***** DATA PROVIDED

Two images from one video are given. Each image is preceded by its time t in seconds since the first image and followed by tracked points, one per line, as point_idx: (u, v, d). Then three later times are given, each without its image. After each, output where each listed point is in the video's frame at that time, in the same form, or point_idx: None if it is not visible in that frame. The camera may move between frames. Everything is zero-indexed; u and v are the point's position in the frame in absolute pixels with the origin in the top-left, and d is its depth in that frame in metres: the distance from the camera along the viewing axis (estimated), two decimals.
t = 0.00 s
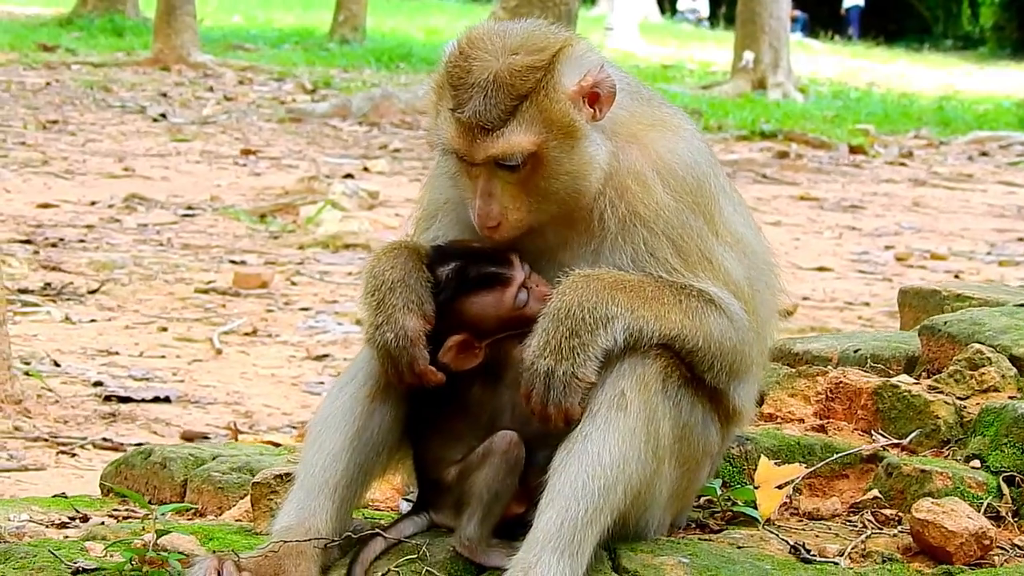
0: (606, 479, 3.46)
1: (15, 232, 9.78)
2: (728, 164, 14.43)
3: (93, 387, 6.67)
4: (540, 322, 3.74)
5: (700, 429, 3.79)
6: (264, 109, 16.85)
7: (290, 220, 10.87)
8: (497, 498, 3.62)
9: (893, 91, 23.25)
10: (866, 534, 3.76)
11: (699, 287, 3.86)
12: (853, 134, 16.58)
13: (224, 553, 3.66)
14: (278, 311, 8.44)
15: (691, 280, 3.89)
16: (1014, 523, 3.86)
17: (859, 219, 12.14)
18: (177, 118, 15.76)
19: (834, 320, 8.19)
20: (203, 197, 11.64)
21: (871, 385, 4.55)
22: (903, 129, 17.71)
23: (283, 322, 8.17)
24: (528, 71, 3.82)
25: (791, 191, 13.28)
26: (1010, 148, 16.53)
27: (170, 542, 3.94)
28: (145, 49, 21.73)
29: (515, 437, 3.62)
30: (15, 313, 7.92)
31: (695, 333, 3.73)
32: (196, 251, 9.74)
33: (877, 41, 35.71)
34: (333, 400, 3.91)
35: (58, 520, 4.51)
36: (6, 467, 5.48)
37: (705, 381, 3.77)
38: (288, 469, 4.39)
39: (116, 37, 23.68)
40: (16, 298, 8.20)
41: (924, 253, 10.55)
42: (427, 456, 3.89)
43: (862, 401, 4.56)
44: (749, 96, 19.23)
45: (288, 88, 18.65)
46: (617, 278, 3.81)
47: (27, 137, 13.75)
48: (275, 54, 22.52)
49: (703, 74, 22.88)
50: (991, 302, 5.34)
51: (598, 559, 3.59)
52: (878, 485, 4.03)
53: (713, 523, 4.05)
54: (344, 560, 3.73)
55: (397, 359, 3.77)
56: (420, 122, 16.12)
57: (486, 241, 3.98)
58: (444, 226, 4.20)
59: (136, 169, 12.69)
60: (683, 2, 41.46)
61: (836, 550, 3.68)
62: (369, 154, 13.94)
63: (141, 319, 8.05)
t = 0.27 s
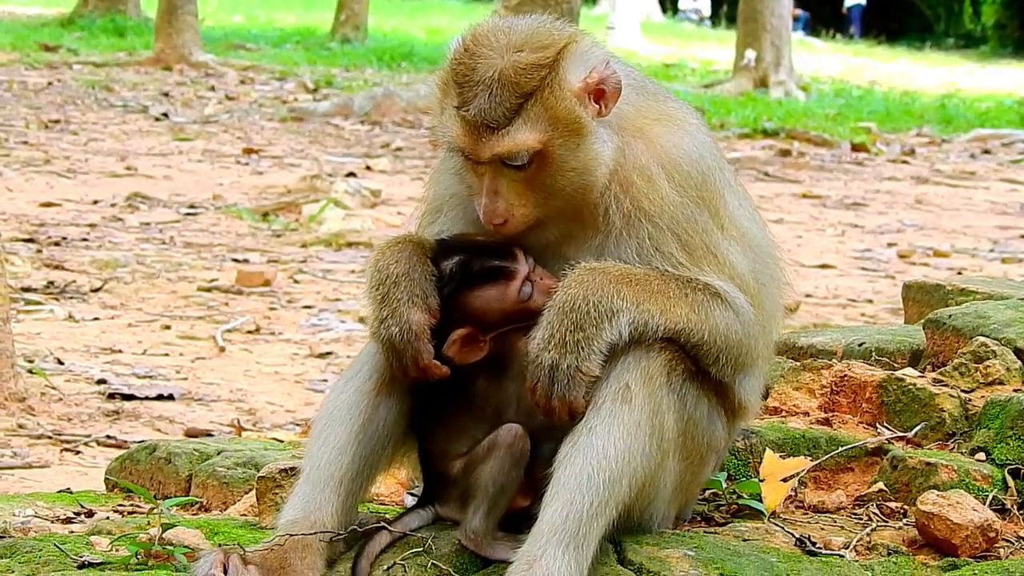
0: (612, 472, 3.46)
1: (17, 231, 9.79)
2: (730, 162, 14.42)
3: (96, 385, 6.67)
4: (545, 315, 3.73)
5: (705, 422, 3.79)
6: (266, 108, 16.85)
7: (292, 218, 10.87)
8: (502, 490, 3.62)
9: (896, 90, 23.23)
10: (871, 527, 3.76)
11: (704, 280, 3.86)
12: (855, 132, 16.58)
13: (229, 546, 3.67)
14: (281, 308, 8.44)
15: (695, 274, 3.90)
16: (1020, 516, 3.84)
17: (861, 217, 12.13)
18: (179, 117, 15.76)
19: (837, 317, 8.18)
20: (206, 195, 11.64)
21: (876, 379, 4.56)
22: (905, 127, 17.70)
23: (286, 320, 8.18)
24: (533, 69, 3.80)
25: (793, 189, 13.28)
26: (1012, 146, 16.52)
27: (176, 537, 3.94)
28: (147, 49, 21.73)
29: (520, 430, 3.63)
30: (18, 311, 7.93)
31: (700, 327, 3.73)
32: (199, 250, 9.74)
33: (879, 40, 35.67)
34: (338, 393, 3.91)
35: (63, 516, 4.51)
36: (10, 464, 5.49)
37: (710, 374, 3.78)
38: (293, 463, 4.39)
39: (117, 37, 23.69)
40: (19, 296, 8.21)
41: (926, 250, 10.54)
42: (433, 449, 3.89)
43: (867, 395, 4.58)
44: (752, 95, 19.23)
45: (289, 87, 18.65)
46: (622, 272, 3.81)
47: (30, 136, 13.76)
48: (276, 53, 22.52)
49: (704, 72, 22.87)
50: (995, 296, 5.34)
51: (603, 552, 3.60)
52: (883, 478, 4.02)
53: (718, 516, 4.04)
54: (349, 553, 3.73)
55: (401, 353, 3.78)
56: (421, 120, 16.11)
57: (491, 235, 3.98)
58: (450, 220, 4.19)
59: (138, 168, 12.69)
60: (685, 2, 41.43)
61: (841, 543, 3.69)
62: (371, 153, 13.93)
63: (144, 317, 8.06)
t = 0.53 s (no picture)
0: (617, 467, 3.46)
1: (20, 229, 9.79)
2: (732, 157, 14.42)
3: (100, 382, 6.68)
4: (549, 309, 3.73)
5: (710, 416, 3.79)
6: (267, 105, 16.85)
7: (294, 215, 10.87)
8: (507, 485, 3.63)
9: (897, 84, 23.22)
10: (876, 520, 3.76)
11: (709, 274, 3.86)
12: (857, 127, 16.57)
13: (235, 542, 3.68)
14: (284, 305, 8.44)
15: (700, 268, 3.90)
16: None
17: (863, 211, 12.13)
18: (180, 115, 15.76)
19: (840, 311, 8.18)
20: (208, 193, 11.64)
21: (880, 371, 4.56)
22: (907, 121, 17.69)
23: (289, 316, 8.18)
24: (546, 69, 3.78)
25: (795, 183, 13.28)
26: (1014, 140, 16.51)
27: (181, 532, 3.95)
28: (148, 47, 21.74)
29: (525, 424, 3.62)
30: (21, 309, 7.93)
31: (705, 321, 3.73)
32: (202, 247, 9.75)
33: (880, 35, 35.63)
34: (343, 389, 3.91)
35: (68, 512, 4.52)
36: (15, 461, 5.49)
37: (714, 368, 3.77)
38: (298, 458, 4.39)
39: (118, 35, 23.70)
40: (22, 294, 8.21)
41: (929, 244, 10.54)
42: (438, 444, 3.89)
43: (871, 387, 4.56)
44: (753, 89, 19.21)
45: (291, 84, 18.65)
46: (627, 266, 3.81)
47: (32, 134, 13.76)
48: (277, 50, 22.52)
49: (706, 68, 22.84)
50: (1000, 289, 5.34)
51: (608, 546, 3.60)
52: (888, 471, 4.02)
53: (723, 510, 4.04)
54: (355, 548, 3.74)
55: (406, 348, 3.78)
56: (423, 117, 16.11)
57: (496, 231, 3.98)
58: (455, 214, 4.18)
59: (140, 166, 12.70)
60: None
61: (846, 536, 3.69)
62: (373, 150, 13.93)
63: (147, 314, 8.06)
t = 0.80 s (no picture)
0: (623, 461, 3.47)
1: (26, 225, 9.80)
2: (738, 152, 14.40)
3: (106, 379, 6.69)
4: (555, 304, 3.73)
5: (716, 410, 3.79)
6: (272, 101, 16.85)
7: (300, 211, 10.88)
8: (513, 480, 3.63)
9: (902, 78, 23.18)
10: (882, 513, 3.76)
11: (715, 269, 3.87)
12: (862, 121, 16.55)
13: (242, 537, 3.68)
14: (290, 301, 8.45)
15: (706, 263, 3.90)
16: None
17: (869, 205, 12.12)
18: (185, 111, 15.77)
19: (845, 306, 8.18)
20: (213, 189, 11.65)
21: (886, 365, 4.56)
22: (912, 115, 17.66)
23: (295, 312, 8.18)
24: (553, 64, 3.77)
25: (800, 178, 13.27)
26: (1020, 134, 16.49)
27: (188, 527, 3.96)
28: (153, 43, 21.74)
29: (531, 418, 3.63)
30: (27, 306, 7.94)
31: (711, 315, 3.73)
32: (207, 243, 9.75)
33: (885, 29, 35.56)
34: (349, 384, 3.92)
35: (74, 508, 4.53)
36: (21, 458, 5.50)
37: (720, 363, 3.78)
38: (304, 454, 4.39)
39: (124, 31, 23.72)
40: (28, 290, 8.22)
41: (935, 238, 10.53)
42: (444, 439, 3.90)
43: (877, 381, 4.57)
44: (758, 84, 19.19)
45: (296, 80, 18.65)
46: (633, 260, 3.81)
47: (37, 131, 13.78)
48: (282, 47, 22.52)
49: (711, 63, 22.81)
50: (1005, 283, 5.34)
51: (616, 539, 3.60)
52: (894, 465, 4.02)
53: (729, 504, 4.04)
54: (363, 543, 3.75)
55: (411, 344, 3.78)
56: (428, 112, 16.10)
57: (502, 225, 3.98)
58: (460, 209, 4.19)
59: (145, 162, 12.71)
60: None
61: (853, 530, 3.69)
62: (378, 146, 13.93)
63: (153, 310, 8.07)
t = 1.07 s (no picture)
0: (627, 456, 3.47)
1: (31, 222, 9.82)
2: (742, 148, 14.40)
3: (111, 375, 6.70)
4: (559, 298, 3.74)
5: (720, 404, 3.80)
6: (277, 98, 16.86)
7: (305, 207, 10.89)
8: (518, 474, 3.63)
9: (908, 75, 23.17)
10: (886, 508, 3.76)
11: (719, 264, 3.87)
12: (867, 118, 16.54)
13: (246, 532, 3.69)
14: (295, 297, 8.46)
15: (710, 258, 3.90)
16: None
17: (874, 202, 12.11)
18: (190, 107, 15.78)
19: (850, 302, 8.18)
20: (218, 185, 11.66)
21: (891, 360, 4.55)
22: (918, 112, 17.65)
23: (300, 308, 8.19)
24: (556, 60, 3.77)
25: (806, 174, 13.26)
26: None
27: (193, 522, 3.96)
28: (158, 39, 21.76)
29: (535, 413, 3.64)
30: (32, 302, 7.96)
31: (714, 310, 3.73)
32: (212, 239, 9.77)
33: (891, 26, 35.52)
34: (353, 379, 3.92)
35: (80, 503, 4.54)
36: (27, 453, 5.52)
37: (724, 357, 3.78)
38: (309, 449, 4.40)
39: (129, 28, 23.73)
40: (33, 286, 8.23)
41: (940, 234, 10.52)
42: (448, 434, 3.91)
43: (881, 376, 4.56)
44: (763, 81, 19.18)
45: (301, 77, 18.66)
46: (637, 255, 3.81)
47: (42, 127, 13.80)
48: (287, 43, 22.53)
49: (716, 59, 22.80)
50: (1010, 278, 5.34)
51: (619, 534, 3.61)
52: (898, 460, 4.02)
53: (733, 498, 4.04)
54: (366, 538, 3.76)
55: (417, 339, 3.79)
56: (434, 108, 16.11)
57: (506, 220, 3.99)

**********

> **AIM OF THE TASK**
Within the material above, extract exactly the lines that start at the line containing "4: (545, 315, 3.73)" and stop after the line containing "18: (179, 117, 15.76)", and only those.

> **PROBLEM SOLUTION**
4: (545, 315, 3.73)
5: (705, 422, 3.79)
6: (266, 108, 16.85)
7: (292, 218, 10.87)
8: (502, 490, 3.62)
9: (896, 90, 23.23)
10: (871, 527, 3.76)
11: (704, 280, 3.86)
12: (855, 132, 16.58)
13: (229, 546, 3.67)
14: (281, 308, 8.44)
15: (695, 274, 3.90)
16: (1020, 516, 3.84)
17: (861, 217, 12.13)
18: (179, 117, 15.76)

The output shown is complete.